Directions:
1 - Answer these questions about the tax ruling excerpt, one line each:
(a) Which revenue ruling does the passage discuss?
(b) Which Treasury Regulation did the IRS cite?
(c) Under that regulation's rule, which adjustment should come first when a claim for refund also contains barred items?
2 - List every abbreviation that appears in the tax ruling excerpt, as it is written there.
3 - Extend the tax ruling excerpt by a few sentences, starting right after its last sentence.

In Rev. Rul. 81-88, the issue involved an unclaimed deduction unrelated to the NOLDs at issue.  The unclaimed deduction was outside of the statute of for the taxpayer to have filed an amended return to claim a refund as to that deduction.  For purposes of applying the NOLD carryback, the IRS cited a special rule with respect to NOLD carrybacks in Treas. Reg. 301.6511(d)-2(a)(3) which provided that an adjustment for a NOLD that is not barred by the statute of limitations should be the first adjustment made where there are barred items as well in the claim for refund.  As such, for the purpose of determining the amount of overpayment as a result of the carryback, the IRS ruled that the unclaimed deduction could not reduce the amount FTI against which an NOLD carry forward was applied.

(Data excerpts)

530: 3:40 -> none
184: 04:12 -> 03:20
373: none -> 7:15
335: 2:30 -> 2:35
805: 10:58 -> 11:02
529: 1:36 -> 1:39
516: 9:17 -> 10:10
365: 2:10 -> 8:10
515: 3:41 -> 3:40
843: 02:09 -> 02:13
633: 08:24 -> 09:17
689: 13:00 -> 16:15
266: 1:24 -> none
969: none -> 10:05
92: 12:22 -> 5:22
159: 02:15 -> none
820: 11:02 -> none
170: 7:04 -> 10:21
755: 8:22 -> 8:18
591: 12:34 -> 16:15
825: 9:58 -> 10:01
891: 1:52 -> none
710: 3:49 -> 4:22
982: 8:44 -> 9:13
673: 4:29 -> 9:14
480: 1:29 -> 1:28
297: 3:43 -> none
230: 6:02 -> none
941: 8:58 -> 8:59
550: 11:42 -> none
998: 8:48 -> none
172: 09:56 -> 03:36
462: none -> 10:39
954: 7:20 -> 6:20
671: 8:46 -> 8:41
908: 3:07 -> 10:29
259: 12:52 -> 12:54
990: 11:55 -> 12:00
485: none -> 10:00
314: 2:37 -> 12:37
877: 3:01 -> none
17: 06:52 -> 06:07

Responses per task:
1 -
(a) Rev. Rul. 81-88
(b) Treas. Reg. 301.6511(d)-2(a)(3)
(c) An adjustment for a NOLD that is not barred by the statute of limitations

2 -
Rev. Rul.
NOLD (also NOLDs)
IRS
Treas. Reg.
FTI

3 -
The ruling, however, also stated that special rules of Treas. Reg. § 301.6511(d)-2(a)(3) do not apply when the amount of an NOLD may be carried from a closed year forward.  Rather, the amount of the NOLD carryover must be determined under the usual rules set forth in IRC § 172.  Thus, in the second example given in the ruling, the taxpayer was permitted to include an amount of an unclaimed deduction that fully exceeded the taxpayer’s FTI in a prior taxable year outside the statute of limitations for a refund for purposes of accurately computing the NOLD carryforward from that year.       

In the present case, the Department reduced the NOLD claimed on the Taxpayer’s Virginia return for the taxable year ended March 31, 2018, by the amount of the NOLD carryforward that the Taxpayer should have claimed on prior Virginia returns but did not because these actions involved adjusting the computation of an NOLD carryforward.  Unlike the taxpayer in Rev. Rul. 81-88, the Department’s determination of  the NOLD carryforwards is consistent with the IRS’s determination of the carryforward amounts in the second example in Rev. Rul. 81-88.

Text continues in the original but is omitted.